» TASK STATEMENT: Please pull the passage of the Caitlyn Smith article from "Backstage after the" to "a guest performance.", word for word.

» PAGE TEXT:
• • • • •
Backstage after the show, celebratory tequila drinks are poured, longtime friends come calling, and for a moment, Rollie gets nostalgic about his wife’s journey to the present.
“Nashville has without a doubt changed our lives and trajectory,” he says. “But our people are in Minnesota.”
Smith, for her part, is amped from the gig and ready to make the most of this night in Nashville before she heads back on the road the next morning and, in a few days, back to Minnesota.
So off we go to Robert’s Western World, an old-school honky-tonk down the block from the Ryman. A round of drinks. Smiles. And before you know it, that night’s act at Robert’s, Sarah Gayle Meech, pulls Caitlyn onstage for a guest performance.
Seeing her up there, fully in her element yet completely at peace with where her life has taken her, reminds me of something she told me a few hours earlier at the Ryman.
“There are so many things that I would tell my 23-year-old self coming to Nashville,” Smith says as she thinks about herself and other young female musicians she sometimes sees at the airport carrying guitar cases. “I want to catch those girls and be like, ‘Hey, you don’t have to go chase what you think you need to be. Just do exactly what you want to be doing.’”
Smith has found a way to make that happen. “I’m finally getting back to who I am.” Now she’s ready to see what comes next.
• • • • •
» PROVIDED MATERIAL:
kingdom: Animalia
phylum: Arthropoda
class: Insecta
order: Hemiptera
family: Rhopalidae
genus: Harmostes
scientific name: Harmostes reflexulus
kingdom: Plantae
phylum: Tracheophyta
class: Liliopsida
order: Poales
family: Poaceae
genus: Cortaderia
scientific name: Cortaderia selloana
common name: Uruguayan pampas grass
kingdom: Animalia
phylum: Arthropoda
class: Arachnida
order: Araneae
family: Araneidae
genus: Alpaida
• • • • •
» RESULT:
Backstage after the show, celebratory tequila drinks are poured, longtime friends come calling, and for a moment, Rollie gets nostalgic about his wife’s journey to the present.
“Nashville has without a doubt changed our lives and trajectory,” he says. “But our people are in Minnesota.”
Smith, for her part, is amped from the gig and ready to make the most of this night in Nashville before she heads back on the road the next morning and, in a few days, back to Minnesota.
So off we go to Robert’s Western World, an old-school honky-tonk down the block from the Ryman. A round of drinks. Smiles. And before you know it, that night’s act at Robert’s, Sarah Gayle Meech, pulls Caitlyn onstage for a guest performance.